Am I right in thinking that by just putting
GhcUnregisterised=YES SplitObjs=NO
in mk/build.mk every time you build GHC it ought to not only work on arches with bit-rotted mangler support but also those with none attempted? Where work means compiles the same set of programs, but the result (as well as the compilation) will be slower?
Yes, with the caveat that this applies only to the the code *generated* by the GHC you're building.
Starting with a reg compiler producing reg code and iterating a standard configure/make/make install with 6.0.1 gives these numbers on x86:
70m5.850s 86m27.550s 86m26.350s
so it looks like this is about 25% slower, although I don't know how much it will vary by architecture. This isn't purely testing GHC of course, but I think it's probably pretty close.
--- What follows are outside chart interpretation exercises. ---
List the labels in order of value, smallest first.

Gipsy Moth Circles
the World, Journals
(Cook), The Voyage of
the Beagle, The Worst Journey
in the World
Interesting. Bear in mind that a lot of the time is spent in GCC, and that is going to be roughly the same for registerised vs. unregisterised, so overall compile times don't look much different. However, I think you'll find that ordinary Haskell programs will vary by about a factor of 2 in performance between registerised & unregisterised (last time I checked was a few years ago, though). What are the binary sizes like?
This seems better than no GHC at all for unsupported arch/OS combinations, and I unfortunately don't have the time to learn the details of what needs to be done and all the assembly languages and calling conventions that Debian supports.
It would also mean that anyone who does want to try to get it working registerised on an arch could skip the cross-porting stage.
Sure, shipping an unregisterised port is completely acceptable.
Incidentally, it looks to me like the comment
# NOTE: this is not the same as building the compiler itself # unregisterised. That's done by either (a) bootstrapping with a # compiler that was built with GhcUnregisterised=YES, or (b) # bootstrapping with a compiler that has way 'u' libraries, and the # flag '-unreg' is added to GhcHcOpts above.
about GhcUnregisterised in mk/config.mk is outdated given the 2-stage building process that is now the default?